(Input records begins)

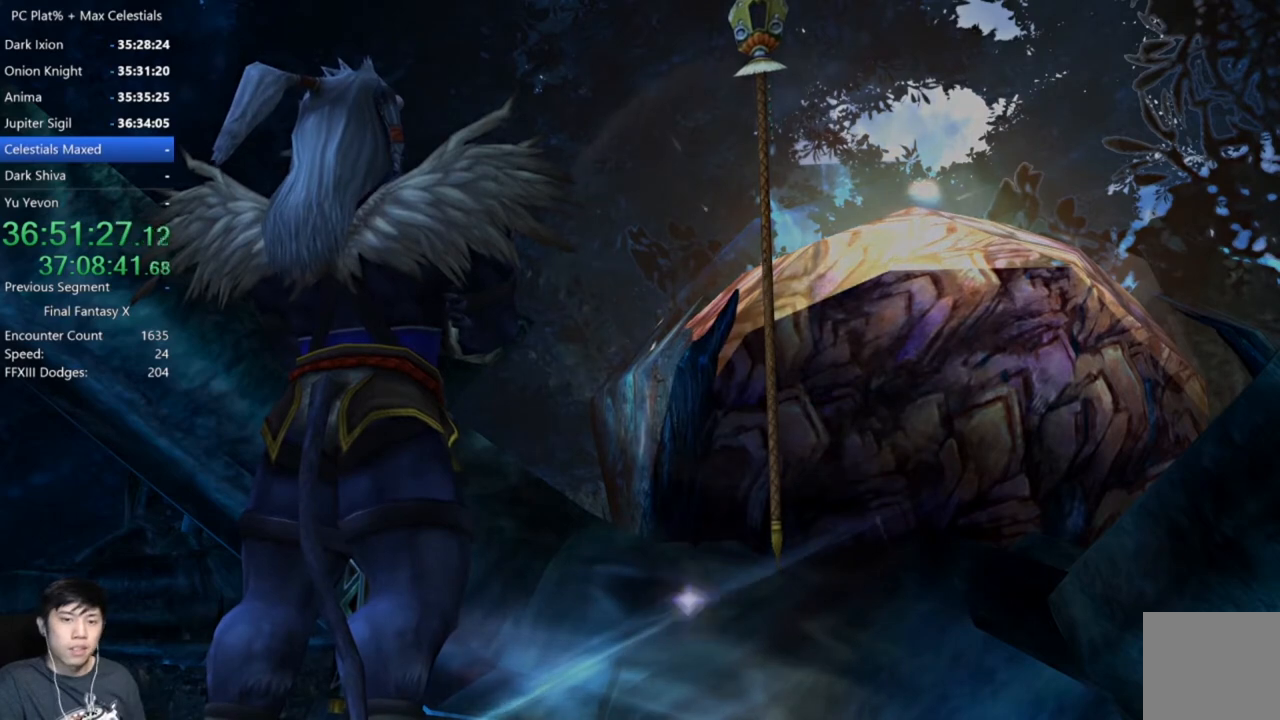
{"buttons": [], "left_stick": "center", "right_stick": "center", "events": [[33, "A", "down"], [100, "A", "up"], [433, "A", "down"], [500, "A", "up"]]}
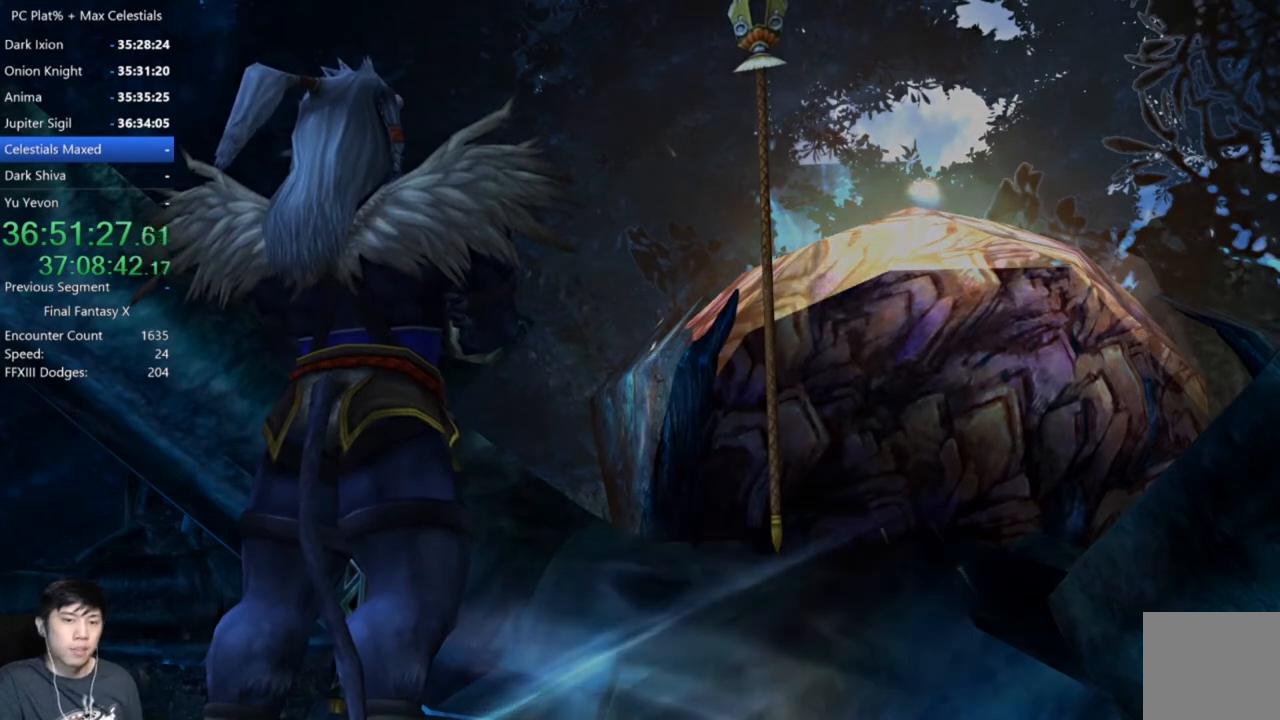
{"buttons": [], "left_stick": "center", "right_stick": "center", "events": [[134, "A", "down"], [234, "A", "up"], [334, "A", "down"], [434, "A", "up"]]}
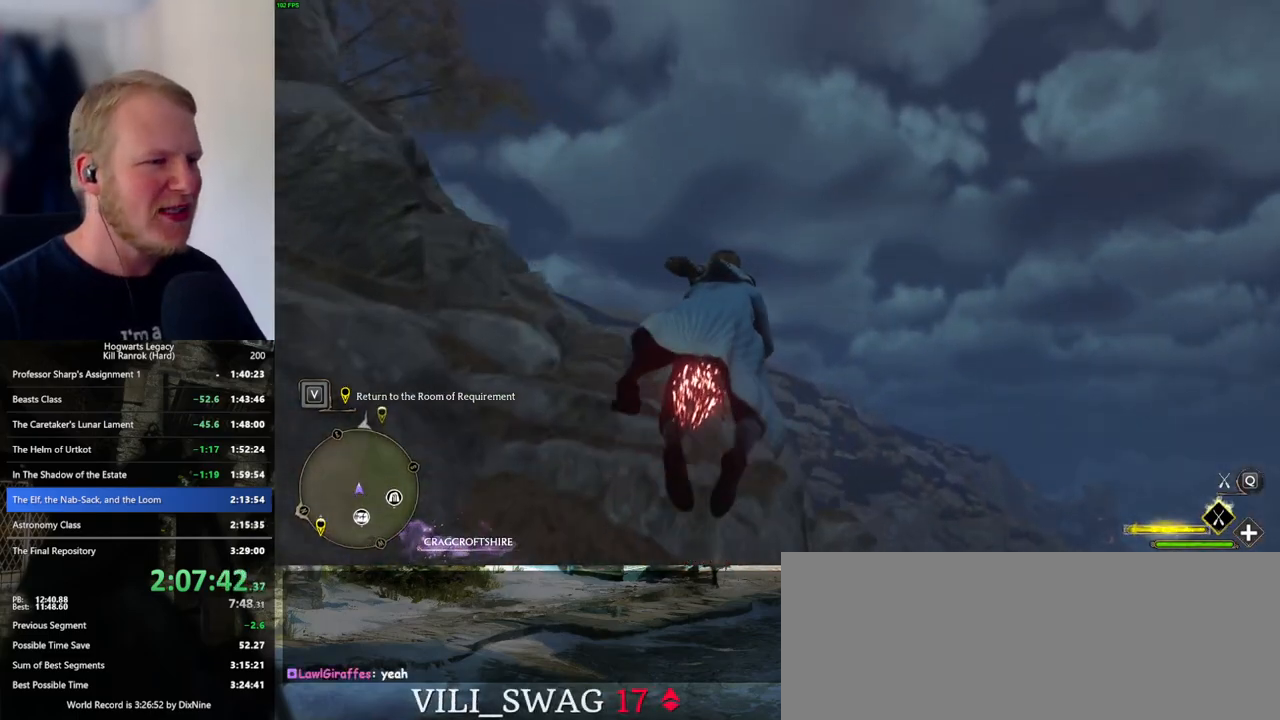
Gameplay with keyboard and mouse; each line is a JSON object with the keys and mouse buttons held at the frame after it. "events" lists presses ("down") and releases ("up") of ".", "/", "0", "1", "2", "3", "4", "5", "6", "7", "8", "9", "a", "alt_l", "alt_r", "b", "backslash", "backspace", "c", "caps_lock", "comma", "ctrl_l", "ctrl_r", "d", "e", "equals", "escape", "f", "f1", "f10", "f11", "f12", "f2", "f3", "f4", "f5", "f6", "f7", "f8", "f9", "g", "h", "i", "j", "k", "l", "lbracket", "m", "minus", "n", "o", "p", "q", "quote", "r", "rbracket", "return", "s", "semicolon", "shift_l", "shift_r", "space", "super_l", "super_r", "t", "tab", "tilde", "u", "v", "w", "x", "y", "z", "mouse_left", "mouse_wheel", "mouse_right", "mouse_mb4" and "mouse_mb5" between this image and that frame as [ms after this image, input, new state], when the widget could be followed in between. "mouse_left", "mouse_wheel", "mouse_right", "mouse_mb4", "mouse_mb5" = the "left", "wheel", "right", "mb4", "mb5" buttons of the "mouse" list. No other keys are recorded. "wheel" means that the mouse wheel is clicked or scrolled. Mouse movement is not recorded.
{"keys": ["ctrl_l", "w"], "mouse": ["left"], "events": [[17, "ctrl_l", "up"], [200, "ctrl_l", "down"]]}
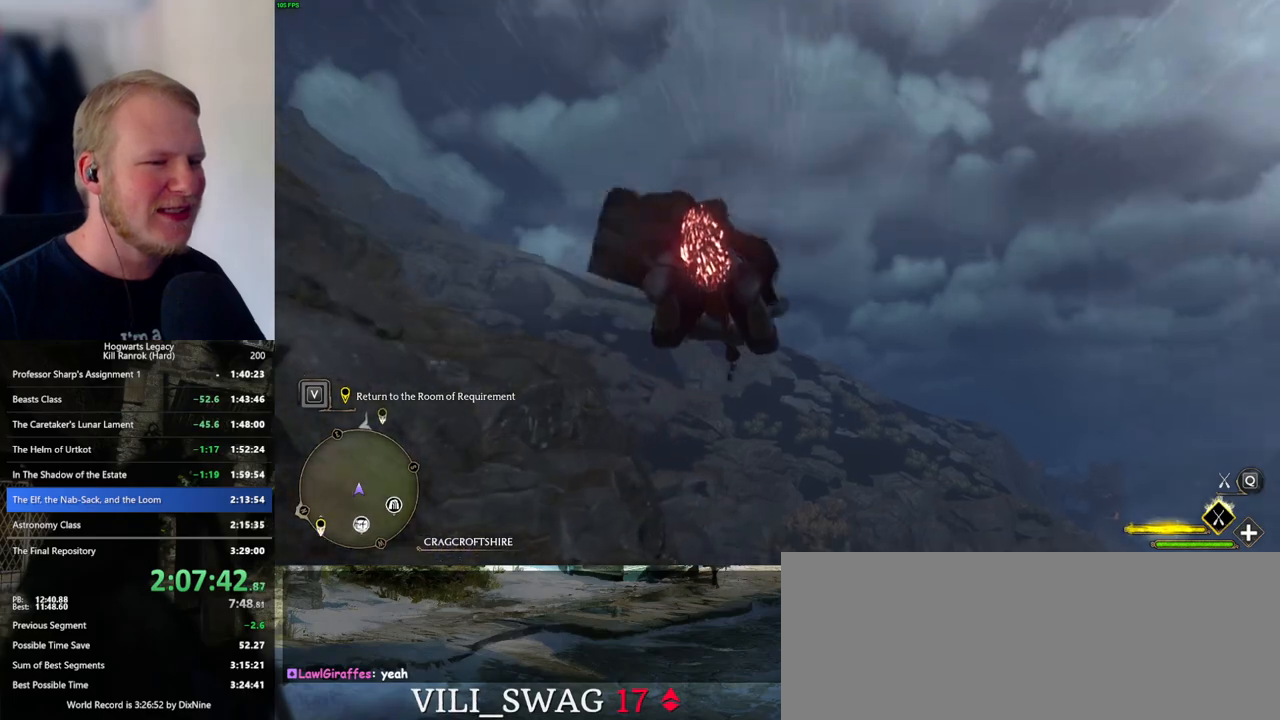
{"keys": ["ctrl_l", "w"], "mouse": ["left"], "events": []}
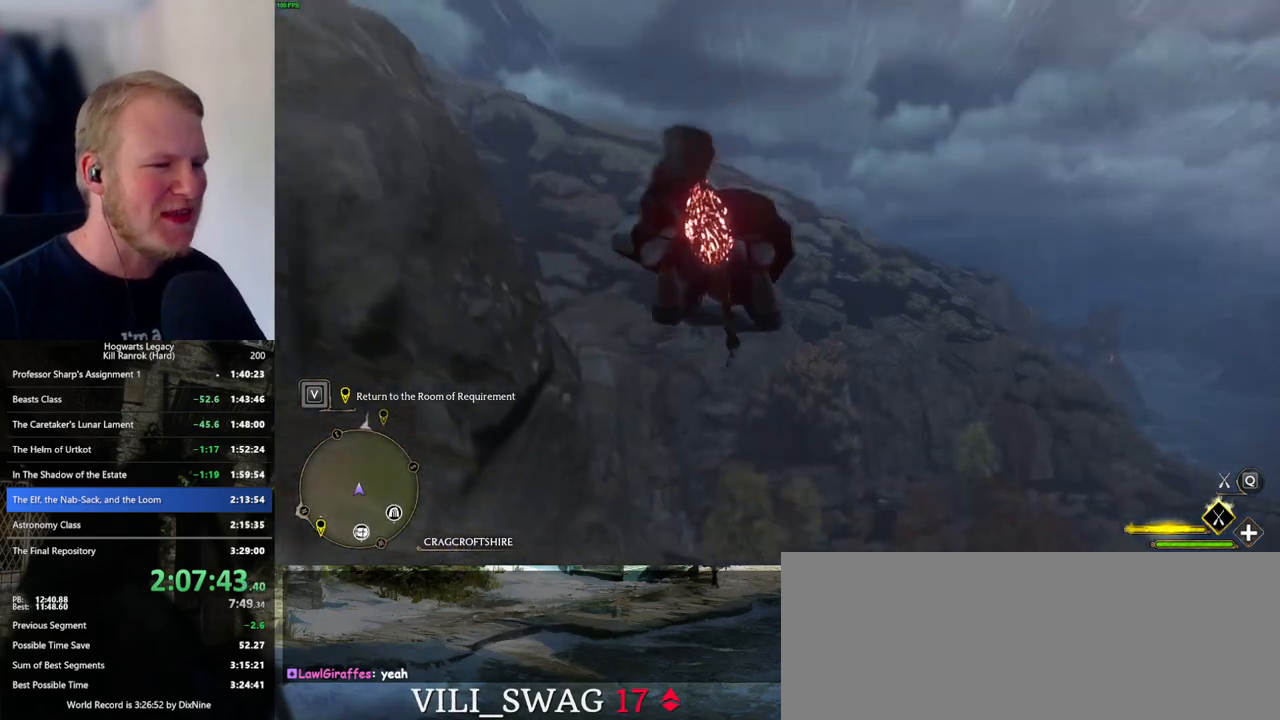
{"keys": ["ctrl_l", "w"], "mouse": ["left"], "events": []}
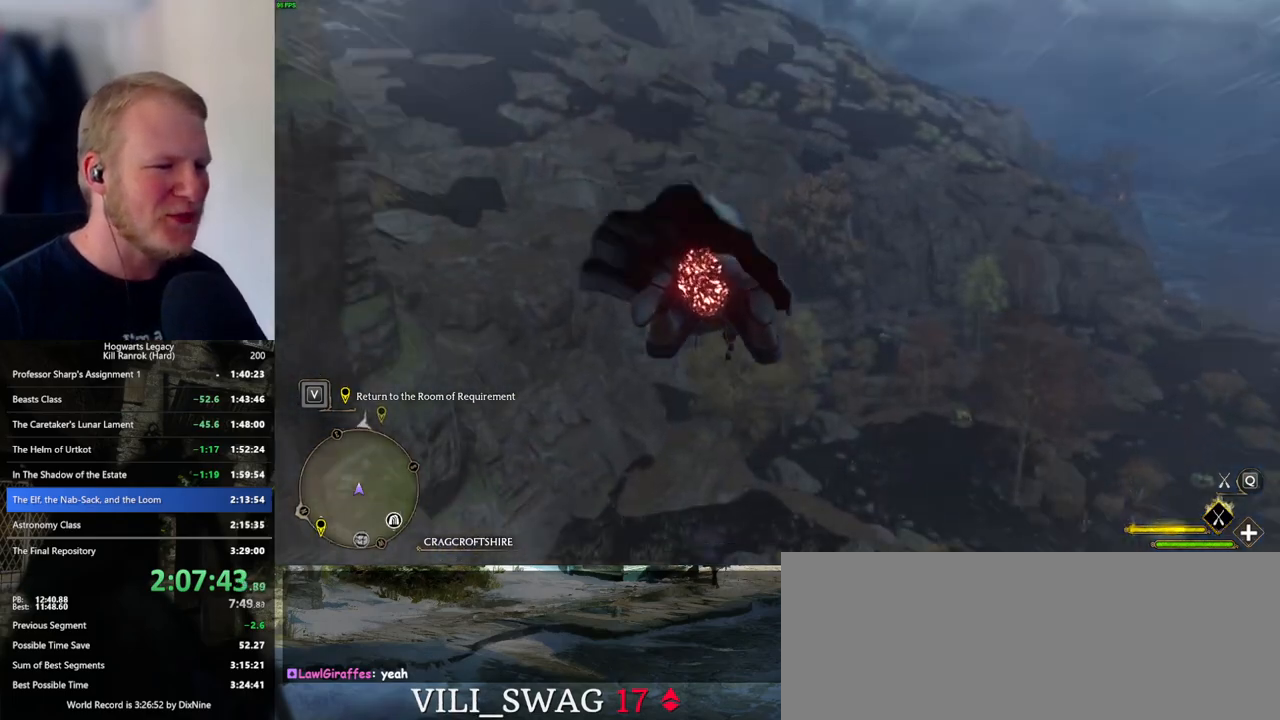
{"keys": ["ctrl_l", "w"], "mouse": ["left"], "events": []}
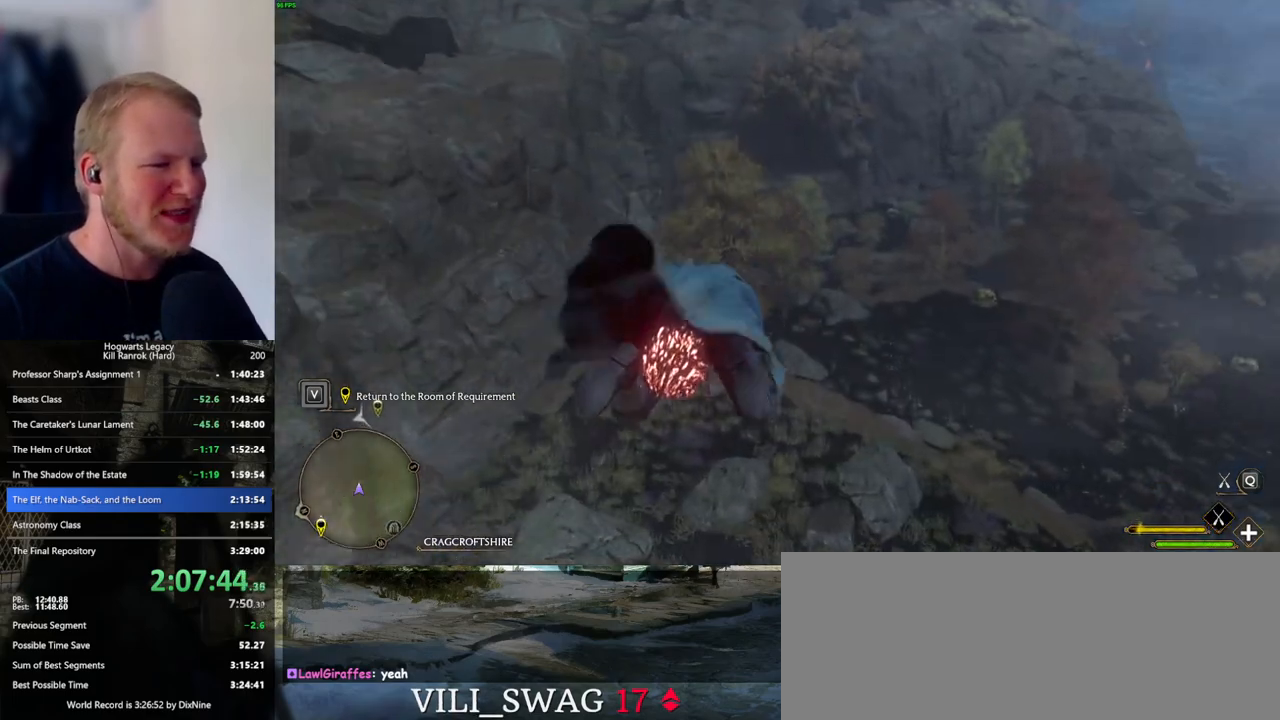
{"keys": ["ctrl_l", "w"], "mouse": ["left"], "events": []}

(Input records ends)

Exercise directions: Each record above should be copied character for character, with pictures dropped.

Answer to this exercise:
{"buttons": [], "left_stick": "center", "right_stick": "center", "events": [[33, "A", "down"], [100, "A", "up"], [433, "A", "down"], [500, "A", "up"]]}
{"buttons": [], "left_stick": "center", "right_stick": "center", "events": [[134, "A", "down"], [234, "A", "up"], [334, "A", "down"], [434, "A", "up"]]}
Gameplay with keyboard and mouse; each line is a JSON object with the keys and mouse buttons held at the frame after it. "events" lists presses ("down") and releases ("up") of ".", "/", "0", "1", "2", "3", "4", "5", "6", "7", "8", "9", "a", "alt_l", "alt_r", "b", "backslash", "backspace", "c", "caps_lock", "comma", "ctrl_l", "ctrl_r", "d", "e", "equals", "escape", "f", "f1", "f10", "f11", "f12", "f2", "f3", "f4", "f5", "f6", "f7", "f8", "f9", "g", "h", "i", "j", "k", "l", "lbracket", "m", "minus", "n", "o", "p", "q", "quote", "r", "rbracket", "return", "s", "semicolon", "shift_l", "shift_r", "space", "super_l", "super_r", "t", "tab", "tilde", "u", "v", "w", "x", "y", "z", "mouse_left", "mouse_wheel", "mouse_right", "mouse_mb4" and "mouse_mb5" between this image and that frame as [ms after this image, input, new state], when the widget could be followed in between. "mouse_left", "mouse_wheel", "mouse_right", "mouse_mb4", "mouse_mb5" = the "left", "wheel", "right", "mb4", "mb5" buttons of the "mouse" list. No other keys are recorded. "wheel" means that the mouse wheel is clicked or scrolled. Mouse movement is not recorded.
{"keys": ["ctrl_l", "w"], "mouse": ["left"], "events": [[17, "ctrl_l", "up"], [200, "ctrl_l", "down"]]}
{"keys": ["ctrl_l", "w"], "mouse": ["left"], "events": []}
{"keys": ["ctrl_l", "w"], "mouse": ["left"], "events": []}
{"keys": ["ctrl_l", "w"], "mouse": ["left"], "events": []}
{"keys": ["ctrl_l", "w"], "mouse": ["left"], "events": []}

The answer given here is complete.